This story caught my eye on the
Oklahoma KSBI-TV site
Interactive Fiction Comes of Age
Before there was Doom or Grand Theft Auto, there was a computer adventure game called Zork.
Released by Infocom in 1980 to huge success, it had no motion-captured action figures and no fully rendered 3-D environments. In fact, it had no graphics at all; it was simply text.
These text-adventure games became known as interactive fiction (IF), drawing record numbers of readers and pushing sales figures for Infocom into the millions.
Die-hard fans compared Zork to reading Tolkien's "Lord of the Rings" for the first time, with a twist. You could be transported to a mystical world and caught up in a powerful and addictive story with one key difference: you were the main character and you controlled the story.

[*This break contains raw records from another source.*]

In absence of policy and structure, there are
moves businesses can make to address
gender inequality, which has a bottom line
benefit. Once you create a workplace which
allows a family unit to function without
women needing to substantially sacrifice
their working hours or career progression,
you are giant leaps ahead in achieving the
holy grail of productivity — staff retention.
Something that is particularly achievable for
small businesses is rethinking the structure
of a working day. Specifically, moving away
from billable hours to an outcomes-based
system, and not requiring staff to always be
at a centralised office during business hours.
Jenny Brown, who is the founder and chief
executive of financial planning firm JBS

Now, 25 years after Zork first appeared, one entrepreneur is using today's technology to reinvent the unique genre of interactive fiction.
An original Zork fan, Howard Sherman founded Malinche Entertainment in 2002 with the goal of introducing interactive fiction to a new generation of fans.
Sherman's first three interactive fiction titles have sold more than 100,000 copies and he anticipates that sales of his latest horror fiction title, "The First Mile" (Malinche Entertainment, July 2005, $9.95-$29.95), will exceed all three previous titles for one important reason: on July 15, "The First Mile" is available for download by anyone with an iPod. Readers can also access Malinche titles with a personal computer, laptop, PocketPC or PalmOS handheld, and selected cell phone models.